Work to be completed: Make an exact copy of every record that follows.

Given entries:
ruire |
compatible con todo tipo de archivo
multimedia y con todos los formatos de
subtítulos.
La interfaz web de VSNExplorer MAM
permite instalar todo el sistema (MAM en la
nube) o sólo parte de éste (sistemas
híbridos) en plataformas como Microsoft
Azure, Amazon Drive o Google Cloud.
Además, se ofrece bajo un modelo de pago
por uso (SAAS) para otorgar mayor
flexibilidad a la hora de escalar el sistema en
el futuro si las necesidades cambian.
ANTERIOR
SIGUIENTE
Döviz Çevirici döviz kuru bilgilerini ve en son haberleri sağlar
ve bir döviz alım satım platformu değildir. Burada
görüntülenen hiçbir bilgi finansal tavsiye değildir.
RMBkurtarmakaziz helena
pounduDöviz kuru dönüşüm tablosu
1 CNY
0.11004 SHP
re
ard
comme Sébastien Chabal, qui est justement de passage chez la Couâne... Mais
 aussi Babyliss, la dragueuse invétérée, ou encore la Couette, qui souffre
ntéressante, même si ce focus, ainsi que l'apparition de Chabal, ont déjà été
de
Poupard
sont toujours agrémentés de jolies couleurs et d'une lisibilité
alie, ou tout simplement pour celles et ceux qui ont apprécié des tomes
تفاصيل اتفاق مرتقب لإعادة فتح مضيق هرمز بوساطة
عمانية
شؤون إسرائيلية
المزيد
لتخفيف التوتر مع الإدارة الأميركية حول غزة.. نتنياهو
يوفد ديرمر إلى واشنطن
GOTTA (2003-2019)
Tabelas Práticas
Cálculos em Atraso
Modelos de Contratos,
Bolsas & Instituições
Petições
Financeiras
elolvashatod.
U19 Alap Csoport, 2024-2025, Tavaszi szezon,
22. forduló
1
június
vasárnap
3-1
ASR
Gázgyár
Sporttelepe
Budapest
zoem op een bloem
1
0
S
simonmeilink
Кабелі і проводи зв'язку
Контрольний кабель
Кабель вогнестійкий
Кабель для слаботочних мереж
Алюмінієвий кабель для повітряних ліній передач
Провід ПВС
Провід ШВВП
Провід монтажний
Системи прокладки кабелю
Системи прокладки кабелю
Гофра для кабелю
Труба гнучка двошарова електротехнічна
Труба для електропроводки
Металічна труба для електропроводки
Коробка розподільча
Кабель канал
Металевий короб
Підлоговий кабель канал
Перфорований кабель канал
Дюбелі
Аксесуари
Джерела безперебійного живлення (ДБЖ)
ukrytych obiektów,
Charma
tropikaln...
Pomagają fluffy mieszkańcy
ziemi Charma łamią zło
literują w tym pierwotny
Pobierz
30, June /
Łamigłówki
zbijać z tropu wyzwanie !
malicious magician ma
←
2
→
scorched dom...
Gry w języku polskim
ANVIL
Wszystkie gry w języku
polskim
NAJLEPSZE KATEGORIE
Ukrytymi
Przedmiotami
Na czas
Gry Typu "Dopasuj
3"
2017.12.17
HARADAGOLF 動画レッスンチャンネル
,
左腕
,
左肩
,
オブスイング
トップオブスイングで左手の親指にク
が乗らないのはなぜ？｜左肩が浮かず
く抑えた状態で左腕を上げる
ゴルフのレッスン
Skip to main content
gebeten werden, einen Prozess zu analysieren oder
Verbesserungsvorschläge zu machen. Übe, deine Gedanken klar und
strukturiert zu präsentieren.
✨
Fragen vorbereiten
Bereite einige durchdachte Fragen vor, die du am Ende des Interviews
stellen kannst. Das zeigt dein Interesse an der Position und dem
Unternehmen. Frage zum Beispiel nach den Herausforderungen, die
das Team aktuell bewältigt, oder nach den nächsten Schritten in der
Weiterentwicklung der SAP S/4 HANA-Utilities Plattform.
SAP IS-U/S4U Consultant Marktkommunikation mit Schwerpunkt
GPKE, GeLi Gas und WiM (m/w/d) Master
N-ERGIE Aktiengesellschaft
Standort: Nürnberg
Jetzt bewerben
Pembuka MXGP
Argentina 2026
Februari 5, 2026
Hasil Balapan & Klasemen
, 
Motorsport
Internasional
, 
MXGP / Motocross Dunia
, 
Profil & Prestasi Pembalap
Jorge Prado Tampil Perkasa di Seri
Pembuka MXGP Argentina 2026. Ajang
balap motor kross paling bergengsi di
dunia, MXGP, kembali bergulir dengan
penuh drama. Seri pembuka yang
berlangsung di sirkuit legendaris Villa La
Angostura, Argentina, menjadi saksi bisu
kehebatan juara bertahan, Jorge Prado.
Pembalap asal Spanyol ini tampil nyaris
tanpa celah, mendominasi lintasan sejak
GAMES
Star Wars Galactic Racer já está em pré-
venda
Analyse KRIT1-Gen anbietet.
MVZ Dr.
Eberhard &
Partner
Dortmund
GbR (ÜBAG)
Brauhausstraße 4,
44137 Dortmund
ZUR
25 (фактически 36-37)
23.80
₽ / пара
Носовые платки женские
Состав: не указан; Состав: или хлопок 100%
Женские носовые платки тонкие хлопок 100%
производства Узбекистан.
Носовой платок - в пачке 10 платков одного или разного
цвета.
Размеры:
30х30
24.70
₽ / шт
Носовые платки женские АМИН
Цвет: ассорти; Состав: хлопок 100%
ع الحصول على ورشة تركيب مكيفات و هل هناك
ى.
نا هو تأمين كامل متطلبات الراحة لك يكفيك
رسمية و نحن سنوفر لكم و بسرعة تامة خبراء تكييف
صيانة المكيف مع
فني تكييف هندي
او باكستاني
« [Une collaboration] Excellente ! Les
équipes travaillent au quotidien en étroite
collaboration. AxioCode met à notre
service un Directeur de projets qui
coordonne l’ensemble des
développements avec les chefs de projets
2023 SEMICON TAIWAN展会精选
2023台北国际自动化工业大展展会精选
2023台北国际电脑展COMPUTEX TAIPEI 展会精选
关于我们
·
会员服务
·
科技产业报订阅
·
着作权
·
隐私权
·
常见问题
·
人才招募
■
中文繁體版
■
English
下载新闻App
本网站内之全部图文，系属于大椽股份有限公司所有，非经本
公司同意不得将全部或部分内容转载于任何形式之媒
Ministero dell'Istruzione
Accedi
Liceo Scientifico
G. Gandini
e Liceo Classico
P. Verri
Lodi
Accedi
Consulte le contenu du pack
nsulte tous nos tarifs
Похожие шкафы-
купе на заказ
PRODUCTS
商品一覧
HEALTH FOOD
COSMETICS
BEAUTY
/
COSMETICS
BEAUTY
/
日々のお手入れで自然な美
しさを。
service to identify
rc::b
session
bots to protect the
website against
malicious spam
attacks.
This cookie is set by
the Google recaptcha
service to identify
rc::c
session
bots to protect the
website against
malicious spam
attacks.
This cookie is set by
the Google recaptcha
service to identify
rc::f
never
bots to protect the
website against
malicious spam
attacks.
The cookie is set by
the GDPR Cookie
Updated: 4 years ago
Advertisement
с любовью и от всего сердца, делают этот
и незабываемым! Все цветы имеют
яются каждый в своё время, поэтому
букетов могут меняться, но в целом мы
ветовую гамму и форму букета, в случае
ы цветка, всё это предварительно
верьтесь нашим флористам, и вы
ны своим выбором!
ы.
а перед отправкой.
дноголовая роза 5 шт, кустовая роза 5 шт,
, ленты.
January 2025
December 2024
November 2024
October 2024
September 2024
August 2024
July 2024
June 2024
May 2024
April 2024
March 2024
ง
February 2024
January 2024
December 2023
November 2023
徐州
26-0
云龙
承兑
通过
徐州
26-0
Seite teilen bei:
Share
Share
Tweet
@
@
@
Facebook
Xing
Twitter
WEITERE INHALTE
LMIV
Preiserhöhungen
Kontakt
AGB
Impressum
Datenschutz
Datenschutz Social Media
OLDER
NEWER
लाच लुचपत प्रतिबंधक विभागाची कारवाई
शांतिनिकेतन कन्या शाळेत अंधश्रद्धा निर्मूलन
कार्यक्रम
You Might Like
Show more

Task solution:
ruire |
compatible con todo tipo de archivo
multimedia y con todos los formatos de
subtítulos.
La interfaz web de VSNExplorer MAM
permite instalar todo el sistema (MAM en la
nube) o sólo parte de éste (sistemas
híbridos) en plataformas como Microsoft
Azure, Amazon Drive o Google Cloud.
Además, se ofrece bajo un modelo de pago
por uso (SAAS) para otorgar mayor
flexibilidad a la hora de escalar el sistema en
el futuro si las necesidades cambian.
ANTERIOR
SIGUIENTE
Döviz Çevirici döviz kuru bilgilerini ve en son haberleri sağlar
ve bir döviz alım satım platformu değildir. Burada
görüntülenen hiçbir bilgi finansal tavsiye değildir.
RMBkurtarmakaziz helena
pounduDöviz kuru dönüşüm tablosu
1 CNY
0.11004 SHP
re
ard
comme Sébastien Chabal, qui est justement de passage chez la Couâne... Mais
 aussi Babyliss, la dragueuse invétérée, ou encore la Couette, qui souffre
ntéressante, même si ce focus, ainsi que l'apparition de Chabal, ont déjà été
de
Poupard
sont toujours agrémentés de jolies couleurs et d'une lisibilité
alie, ou tout simplement pour celles et ceux qui ont apprécié des tomes
تفاصيل اتفاق مرتقب لإعادة فتح مضيق هرمز بوساطة
عمانية
شؤون إسرائيلية
المزيد
لتخفيف التوتر مع الإدارة الأميركية حول غزة.. نتنياهو
يوفد ديرمر إلى واشنطن
GOTTA (2003-2019)
Tabelas Práticas
Cálculos em Atraso
Modelos de Contratos,
Bolsas & Instituições
Petições
Financeiras
elolvashatod.
U19 Alap Csoport, 2024-2025, Tavaszi szezon,
22. forduló
1
június
vasárnap
3-1
ASR
Gázgyár
Sporttelepe
Budapest
zoem op een bloem
1
0
S
simonmeilink
Кабелі і проводи зв'язку
Контрольний кабель
Кабель вогнестійкий
Кабель для слаботочних мереж
Алюмінієвий кабель для повітряних ліній передач
Провід ПВС
Провід ШВВП
Провід монтажний
Системи прокладки кабелю
Системи прокладки кабелю
Гофра для кабелю
Труба гнучка двошарова електротехнічна
Труба для електропроводки
Металічна труба для електропроводки
Коробка розподільча
Кабель канал
Металевий короб
Підлоговий кабель канал
Перфорований кабель канал
Дюбелі
Аксесуари
Джерела безперебійного живлення (ДБЖ)
ukrytych obiektów,
Charma
tropikaln...
Pomagają fluffy mieszkańcy
ziemi Charma łamią zło
literują w tym pierwotny
Pobierz
30, June /
Łamigłówki
zbijać z tropu wyzwanie !
malicious magician ma
←
2
→
scorched dom...
Gry w języku polskim
ANVIL
Wszystkie gry w języku
polskim
NAJLEPSZE KATEGORIE
Ukrytymi
Przedmiotami
Na czas
Gry Typu "Dopasuj
3"
2017.12.17
HARADAGOLF 動画レッスンチャンネル
,
左腕
,
左肩
,
オブスイング
トップオブスイングで左手の親指にク
が乗らないのはなぜ？｜左肩が浮かず
く抑えた状態で左腕を上げる
ゴルフのレッスン
Skip to main content
gebeten werden, einen Prozess zu analysieren oder
Verbesserungsvorschläge zu machen. Übe, deine Gedanken klar und
strukturiert zu präsentieren.
✨
Fragen vorbereiten
Bereite einige durchdachte Fragen vor, die du am Ende des Interviews
stellen kannst. Das zeigt dein Interesse an der Position und dem
Unternehmen. Frage zum Beispiel nach den Herausforderungen, die
das Team aktuell bewältigt, oder nach den nächsten Schritten in der
Weiterentwicklung der SAP S/4 HANA-Utilities Plattform.
SAP IS-U/S4U Consultant Marktkommunikation mit Schwerpunkt
GPKE, GeLi Gas und WiM (m/w/d) Master
N-ERGIE Aktiengesellschaft
Standort: Nürnberg
Jetzt bewerben
Pembuka MXGP
Argentina 2026
Februari 5, 2026
Hasil Balapan & Klasemen
, 
Motorsport
Internasional
, 
MXGP / Motocross Dunia
, 
Profil & Prestasi Pembalap
Jorge Prado Tampil Perkasa di Seri
Pembuka MXGP Argentina 2026. Ajang
balap motor kross paling bergengsi di
dunia, MXGP, kembali bergulir dengan
penuh drama. Seri pembuka yang
berlangsung di sirkuit legendaris Villa La
Angostura, Argentina, menjadi saksi bisu
kehebatan juara bertahan, Jorge Prado.
Pembalap asal Spanyol ini tampil nyaris
tanpa celah, mendominasi lintasan sejak
GAMES
Star Wars Galactic Racer já está em pré-
venda
Analyse KRIT1-Gen anbietet.
MVZ Dr.
Eberhard &
Partner
Dortmund
GbR (ÜBAG)
Brauhausstraße 4,
44137 Dortmund
ZUR
25 (фактически 36-37)
23.80
₽ / пара
Носовые платки женские
Состав: не указан; Состав: или хлопок 100%
Женские носовые платки тонкие хлопок 100%
производства Узбекистан.
Носовой платок - в пачке 10 платков одного или разного
цвета.
Размеры:
30х30
24.70
₽ / шт
Носовые платки женские АМИН
Цвет: ассорти; Состав: хлопок 100%
ع الحصول على ورشة تركيب مكيفات و هل هناك
ى.
نا هو تأمين كامل متطلبات الراحة لك يكفيك
رسمية و نحن سنوفر لكم و بسرعة تامة خبراء تكييف
صيانة المكيف مع
فني تكييف هندي
او باكستاني
« [Une collaboration] Excellente ! Les
équipes travaillent au quotidien en étroite
collaboration. AxioCode met à notre
service un Directeur de projets qui
coordonne l’ensemble des
développements avec les chefs de projets
2023 SEMICON TAIWAN展会精选
2023台北国际自动化工业大展展会精选
2023台北国际电脑展COMPUTEX TAIPEI 展会精选
关于我们
·
会员服务
·
科技产业报订阅
·
着作权
·
隐私权
·
常见问题
·
人才招募
■
中文繁體版
■
English
下载新闻App
本网站内之全部图文，系属于大椽股份有限公司所有，非经本
公司同意不得将全部或部分内容转载于任何形式之媒
Ministero dell'Istruzione
Accedi
Liceo Scientifico
G. Gandini
e Liceo Classico
P. Verri
Lodi
Accedi
Consulte le contenu du pack
nsulte tous nos tarifs
Похожие шкафы-
купе на заказ
PRODUCTS
商品一覧
HEALTH FOOD
COSMETICS
BEAUTY
/
COSMETICS
BEAUTY
/
日々のお手入れで自然な美
しさを。
service to identify
rc::b
session
bots to protect the
website against
malicious spam
attacks.
This cookie is set by
the Google recaptcha
service to identify
rc::c
session
bots to protect the
website against
malicious spam
attacks.
This cookie is set by
the Google recaptcha
service to identify
rc::f
never
bots to protect the
website against
malicious spam
attacks.
The cookie is set by
the GDPR Cookie
Updated: 4 years ago
Advertisement
с любовью и от всего сердца, делают этот
и незабываемым! Все цветы имеют
яются каждый в своё время, поэтому
букетов могут меняться, но в целом мы
ветовую гамму и форму букета, в случае
ы цветка, всё это предварительно
верьтесь нашим флористам, и вы
ны своим выбором!
ы.
а перед отправкой.
дноголовая роза 5 шт, кустовая роза 5 шт,
, ленты.
January 2025
December 2024
November 2024
October 2024
September 2024
August 2024
July 2024
June 2024
May 2024
April 2024
March 2024
ง
February 2024
January 2024
December 2023
November 2023
徐州
26-0
云龙
承兑
通过
徐州
26-0
Seite teilen bei:
Share
Share
Tweet
@
@
@
Facebook
Xing
Twitter
WEITERE INHALTE
LMIV
Preiserhöhungen
Kontakt
AGB
Impressum
Datenschutz
Datenschutz Social Media
OLDER
NEWER
लाच लुचपत प्रतिबंधक विभागाची कारवाई
शांतिनिकेतन कन्या शाळेत अंधश्रद्धा निर्मूलन
कार्यक्रम
You Might Like
Show more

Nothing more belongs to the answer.